Alasan pikir-pikir atas putusan majelis hakim yang diketuai HR Unggul Warso Mukti atas perkara tiga terdakwa yang terjerat kasus tindak pidana korupsi yang
berujung OTT KPK bulan Juni 2017 itu, lantaran penuntut umum lembaga antirasuah ini belum sepenuhnya membaca amar putusan secara lengkap.
“Kami harus mengeja satu-persatu. Itu
kan amarnya, jangan sampai tidak tepat dengan apa tuntutan kami. Kalau
melenceng terlalu jauh, kan alangkah tidak baiknya kalau kami tidak cermat dalam
hal ini,” kata Lie Putra Setiawan, usai sidang.
Dalam surat tuntutannya JPU KPK
meminta majelis hakim menyatakan tiga terdakwa bersama anggota Dewan terbukti
secara sah dan meyakinkan telah menerima hadiah atau sejumlah uang sebesar Rp
450 juta dari Walikota Mas’ud Yunus dan Wiwiet Febriyanto agar melakukan atau
tidak melakukan sesuatu terkait jabatannya. Para anggota legislatif daerah itu
menjadi pihak penerima suap terkait pembahasan P-APBD 2017 dan APBD 2018 Kota
Mojokerto.
Akad penyerahan uang Rp 450 juta itu
berujung operasi tangkap tangan (OTT) KPK yang menyeret Wiwiet Febriyanto, saat itu menjabat
Kadis PUPR dan tiga pimpinan DPRD Kota Mojokerto, Purnomo, Umar Faruq dan
Abdullah Fanani.
Kami, kata Lie Putra lebih lanjut, meyakini
majelis hakim tidak membacakan seluruhnya isi putusan.
“Makanya akan lebih tepat kalau kami
melihat putusan secara lengkap. Jangan sampai nanti kami mengatakan itu (putusan) kurang lengkap, tapi ternyata
putusan lengkapnya ada, cuman nggak dibacakan.
Kan kami sepakat yang dibacakan itu pokok-pokoknya saja,” ujarnya.
Putusan hakim, ujar Lie Putra,
menunjukkan peran pihak-pihak yang terbukti melakukan tindak pidana korupsi.
“Untuk sementara waktu yang kita sudah
memproses Wiwiet Febriyanto dan sekarang tiga pimpinan Dewan, Dan sudah ketahui
sudah turun spindik atas nama Mas’ud Yunus (Walikota Mojokerto).

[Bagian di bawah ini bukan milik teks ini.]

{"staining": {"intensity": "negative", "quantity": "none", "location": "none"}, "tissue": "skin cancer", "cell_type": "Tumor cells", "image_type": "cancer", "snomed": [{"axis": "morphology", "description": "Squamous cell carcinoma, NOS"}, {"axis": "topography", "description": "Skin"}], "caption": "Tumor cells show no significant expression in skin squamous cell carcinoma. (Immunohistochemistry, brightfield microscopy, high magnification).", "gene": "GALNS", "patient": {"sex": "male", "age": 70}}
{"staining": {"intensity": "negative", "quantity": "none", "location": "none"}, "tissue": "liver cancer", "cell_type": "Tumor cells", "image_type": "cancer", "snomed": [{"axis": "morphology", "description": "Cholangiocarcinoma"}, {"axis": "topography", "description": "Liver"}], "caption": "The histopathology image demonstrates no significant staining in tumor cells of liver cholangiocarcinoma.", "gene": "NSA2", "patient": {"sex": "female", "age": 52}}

Jadi yang
pasti-pasti saja. Tapi kalau dalam putusan disebut ada peranan pihak lain,
tentunya akan ditindaklanjuti,” tukasnya tanpa menyebut pihak lain yang ia
maksud.
Wiwiet Febriyanto divonis 2 tahun
penjara dan denda Rp 250 juta subsider 6 bulan kurungan dalam persidangan di
Pengadilan Tipikor Surabaya, 10 Nopember 2017.
Sedangkan Mas’ud Yunus ditetapkan
sebagai tersangka oleh penyidik KPK, 17 Nopember 2017 atau sepekan setelah
vonis terhadap Wiwiet Febriyanto.
Seperti diberitakan, penyidik KPK
menetapkan ketiganya sebagai tersangka pasca operasi tangkap tangan (OTT)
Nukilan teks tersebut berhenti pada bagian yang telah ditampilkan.